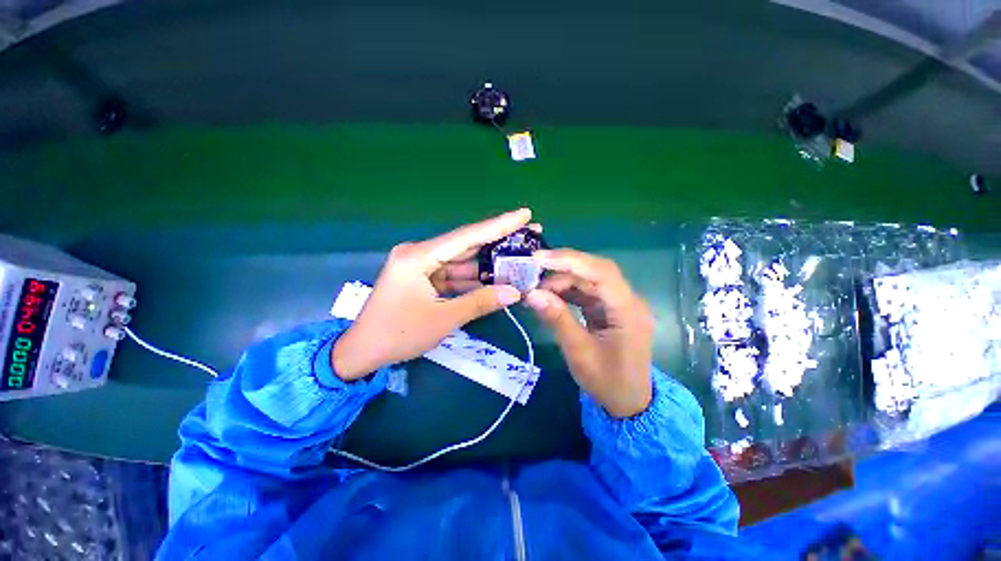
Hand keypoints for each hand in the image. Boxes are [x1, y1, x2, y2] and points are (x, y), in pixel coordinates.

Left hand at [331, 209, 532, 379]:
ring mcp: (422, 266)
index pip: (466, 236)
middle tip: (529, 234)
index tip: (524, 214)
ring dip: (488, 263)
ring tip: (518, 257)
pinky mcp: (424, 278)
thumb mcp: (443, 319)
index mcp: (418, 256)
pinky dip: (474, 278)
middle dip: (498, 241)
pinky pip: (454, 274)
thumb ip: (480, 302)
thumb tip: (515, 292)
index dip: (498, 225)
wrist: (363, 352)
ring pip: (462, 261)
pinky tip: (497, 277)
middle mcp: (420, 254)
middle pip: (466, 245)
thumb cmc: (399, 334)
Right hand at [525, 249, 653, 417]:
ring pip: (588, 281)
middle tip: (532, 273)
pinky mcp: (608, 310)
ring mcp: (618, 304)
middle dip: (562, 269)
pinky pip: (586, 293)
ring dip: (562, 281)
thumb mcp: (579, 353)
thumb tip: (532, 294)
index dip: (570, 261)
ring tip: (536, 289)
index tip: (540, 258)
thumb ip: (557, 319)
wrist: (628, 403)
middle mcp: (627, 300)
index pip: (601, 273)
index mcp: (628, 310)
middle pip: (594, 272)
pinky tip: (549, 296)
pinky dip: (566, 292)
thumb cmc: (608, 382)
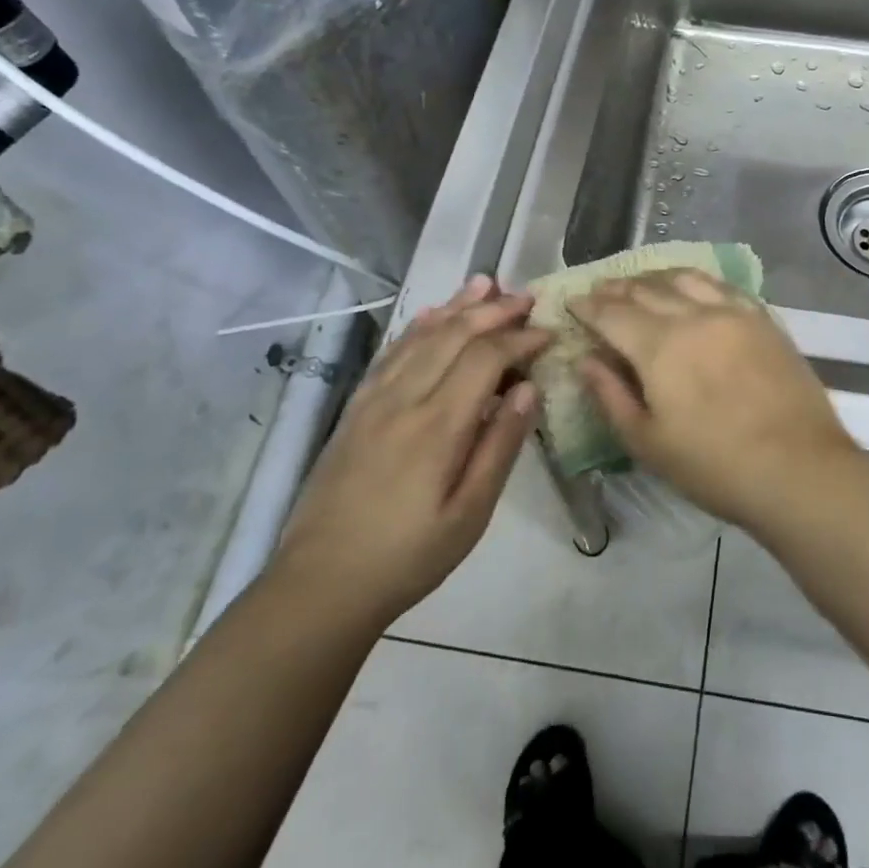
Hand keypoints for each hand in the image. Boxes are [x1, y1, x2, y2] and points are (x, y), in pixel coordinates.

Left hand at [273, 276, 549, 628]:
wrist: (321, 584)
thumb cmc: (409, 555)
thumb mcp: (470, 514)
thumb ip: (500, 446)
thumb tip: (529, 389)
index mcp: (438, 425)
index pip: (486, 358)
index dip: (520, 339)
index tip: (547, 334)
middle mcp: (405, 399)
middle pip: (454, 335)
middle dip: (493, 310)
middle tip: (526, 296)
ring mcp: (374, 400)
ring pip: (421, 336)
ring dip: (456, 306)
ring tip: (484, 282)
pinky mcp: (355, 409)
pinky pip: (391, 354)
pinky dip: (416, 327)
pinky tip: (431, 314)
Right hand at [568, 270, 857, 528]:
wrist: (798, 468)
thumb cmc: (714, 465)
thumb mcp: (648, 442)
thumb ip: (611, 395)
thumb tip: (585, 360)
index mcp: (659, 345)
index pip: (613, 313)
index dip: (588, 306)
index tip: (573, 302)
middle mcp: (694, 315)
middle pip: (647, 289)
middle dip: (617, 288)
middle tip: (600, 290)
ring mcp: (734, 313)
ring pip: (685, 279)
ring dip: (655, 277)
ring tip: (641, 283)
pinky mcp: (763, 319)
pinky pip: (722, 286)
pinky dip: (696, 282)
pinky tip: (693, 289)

What you are asked to do:
Each line of the data must be restated exactly, and the pictures must be left out.

Your solution:
Hand keypoints for each hand in the image. Boxes are [x1, y1, x2, y2] and points are (x, y), in pixel coordinates.

Left hand at [331, 209, 532, 379]:
ring mcp: (422, 266)
index pip: (466, 236)
middle tip: (529, 234)
index tip: (524, 214)
ring dip: (488, 263)
ring tip: (518, 257)
pinky mcp: (424, 278)
thumb mcp: (443, 319)
index mcp: (418, 256)
pinky dip: (474, 278)
middle dip: (498, 241)
pinky pip: (454, 274)
thumb ip: (480, 302)
thumb tip: (515, 292)
index dip: (498, 225)
wrist: (363, 352)
ring pip: (462, 261)
pinky tip: (497, 277)
middle mcp: (420, 254)
middle pip: (466, 245)
thumb cmc: (399, 334)
Right hand at [525, 249, 653, 417]:
ring pip: (588, 281)
middle tip: (532, 273)
pinky mcp: (608, 310)
ring mcp: (618, 304)
middle dip: (562, 269)
pinky pip: (586, 293)
ring dip: (562, 281)
thumb mcp: (579, 353)
thumb tip: (532, 294)
index dip: (570, 261)
ring tip: (536, 289)
index tip: (540, 258)
thumb ip: (557, 319)
wrist: (628, 403)
middle mcp: (627, 300)
index pip: (601, 273)
index mcp: (628, 310)
middle pip: (594, 272)
pinky tip: (549, 296)
pinky dip: (566, 292)
thumb cmc: (608, 382)
Hand keypoints for each hand in the image. Boxes are [x1, y1, x2, y2] and points are (x, y), in pixel coordinates.

Left hand at [273, 276, 549, 628]:
wrist: (321, 584)
thumb cmc: (409, 555)
thumb mcp: (470, 514)
thumb ip: (500, 446)
thumb tip: (529, 389)
index mcp: (438, 425)
index pip: (486, 358)
index dip: (520, 339)
index tip: (547, 334)
middle mcp: (405, 399)
middle pip: (454, 335)
middle dip: (493, 310)
middle tip: (526, 296)
ring mcp: (374, 400)
ring pip: (421, 336)
ring dip: (456, 306)
ring tip: (484, 282)
pinky mcp: (355, 409)
pinky pip: (391, 354)
pinky dip: (416, 327)
pinky tip: (431, 314)
Right hand at [568, 270, 857, 528]:
wrist: (798, 468)
thumb cmc: (714, 465)
thumb mcp: (648, 442)
thumb ip: (611, 395)
thumb tip: (585, 360)
index mcp: (659, 345)
index pip: (613, 313)
index dip: (588, 306)
index tip: (573, 302)
middle mcp: (694, 315)
middle pip: (647, 289)
middle dip: (617, 288)
middle tip: (600, 290)
ring mcp: (734, 313)
ring pip: (685, 279)
ring dip: (655, 277)
ring tip: (641, 283)
pinky mcp: (763, 319)
pinky pip: (722, 286)
pinky dip: (696, 282)
pinky tip: (693, 289)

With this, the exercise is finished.